Single-cell sequencing reveals transcriptional dynamics regulated by ERα in mouse ovaries

Abstract

Abstract Estrogen receptor α (ERα) is a crucial regulator of reproductive function, mediating the diverse effects of estrogen on the development and function of the ovary. However, the molecular mechanisms underlying ERα-regulated transcriptional dynamics in ovarian cells remain poorly understood. In the present study, we generated ERα knockout (αERKO) mice through CRISPR/Cas9 strategy. Then we employed single-cell RNA sequencing technology (scRNA-seq) to profile the transcriptomes of individual cells in wild type (WT) and αERKO mouse ovaries to uncover novel insights into ERα-regulated transcriptional change and ovarian cellular heterogeneity.

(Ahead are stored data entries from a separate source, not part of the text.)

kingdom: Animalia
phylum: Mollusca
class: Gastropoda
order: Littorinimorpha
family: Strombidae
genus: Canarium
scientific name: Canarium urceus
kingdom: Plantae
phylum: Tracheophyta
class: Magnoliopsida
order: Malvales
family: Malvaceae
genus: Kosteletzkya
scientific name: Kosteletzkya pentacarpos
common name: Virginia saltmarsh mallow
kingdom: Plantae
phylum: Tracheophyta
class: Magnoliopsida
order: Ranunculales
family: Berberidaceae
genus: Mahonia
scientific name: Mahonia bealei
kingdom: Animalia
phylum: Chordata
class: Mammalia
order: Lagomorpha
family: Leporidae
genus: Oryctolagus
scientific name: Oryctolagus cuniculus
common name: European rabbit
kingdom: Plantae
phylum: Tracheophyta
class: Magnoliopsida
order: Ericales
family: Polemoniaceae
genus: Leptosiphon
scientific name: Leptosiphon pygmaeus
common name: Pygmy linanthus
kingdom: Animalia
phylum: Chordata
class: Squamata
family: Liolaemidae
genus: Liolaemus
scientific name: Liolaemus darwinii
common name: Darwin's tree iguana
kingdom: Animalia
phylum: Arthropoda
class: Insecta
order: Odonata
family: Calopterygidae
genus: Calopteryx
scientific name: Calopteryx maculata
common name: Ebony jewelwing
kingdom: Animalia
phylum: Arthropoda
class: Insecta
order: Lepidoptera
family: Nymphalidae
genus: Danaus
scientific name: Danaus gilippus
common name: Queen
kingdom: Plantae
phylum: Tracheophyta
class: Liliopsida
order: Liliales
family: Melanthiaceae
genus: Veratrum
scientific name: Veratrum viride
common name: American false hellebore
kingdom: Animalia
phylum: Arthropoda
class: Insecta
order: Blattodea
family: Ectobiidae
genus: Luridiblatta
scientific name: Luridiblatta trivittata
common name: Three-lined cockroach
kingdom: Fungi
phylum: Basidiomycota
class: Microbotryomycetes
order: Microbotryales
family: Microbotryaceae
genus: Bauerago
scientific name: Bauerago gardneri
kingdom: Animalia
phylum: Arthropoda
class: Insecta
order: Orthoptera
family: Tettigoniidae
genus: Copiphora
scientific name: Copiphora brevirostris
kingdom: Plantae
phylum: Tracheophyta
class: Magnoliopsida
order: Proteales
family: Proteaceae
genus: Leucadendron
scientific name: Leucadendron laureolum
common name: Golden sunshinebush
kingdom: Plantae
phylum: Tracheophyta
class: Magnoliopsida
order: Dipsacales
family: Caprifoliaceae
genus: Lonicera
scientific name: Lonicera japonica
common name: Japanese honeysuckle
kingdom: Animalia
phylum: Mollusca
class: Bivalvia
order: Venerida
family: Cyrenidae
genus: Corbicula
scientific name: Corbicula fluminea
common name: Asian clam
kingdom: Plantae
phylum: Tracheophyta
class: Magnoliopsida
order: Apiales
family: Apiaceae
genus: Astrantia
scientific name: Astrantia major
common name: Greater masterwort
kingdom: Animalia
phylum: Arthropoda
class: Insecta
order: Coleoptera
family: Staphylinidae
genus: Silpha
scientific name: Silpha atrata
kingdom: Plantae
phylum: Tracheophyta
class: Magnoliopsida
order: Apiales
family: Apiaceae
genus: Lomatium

Using several bioinformatics analyses, our study identified distinct cell populations within the ovarian tissue, including 5 distinct cell clusters associated with oocytes and 7 with granulosa cells. We further conducted differential gene expression analysis to explore the transcriptional profiles of these cell populations in response to ERα deletion. Our findings revealed that ERα deletion led to the dysregulation of genes involved in ovarian infertility, ovulation cycle, and steroidogenesis in oocytes and granulosa cells, indicating that ERα plays a central role in modulating the transcriptional landscape of ovarian cells. Consequently, we confirmed that Greb1, a prototypical ERα target gene, was induced by ERα binding to ERE upstream of the Greb1 promoter in granulosa cells. Additionally, we uncovered a complex network of signaling pathways that were significantly modulated by ERα, implicating their involvement in the regulation of ovarian function and ovulation process. In conclusion, our study offers an in-depth, single-cell resolution of ERα-regulated transcriptional dynamics in mouse ovaries, enhancing our understanding of ERα's role in female reproductive biology and providing potential targets for novel therapeutic interventions for ovarian disorders.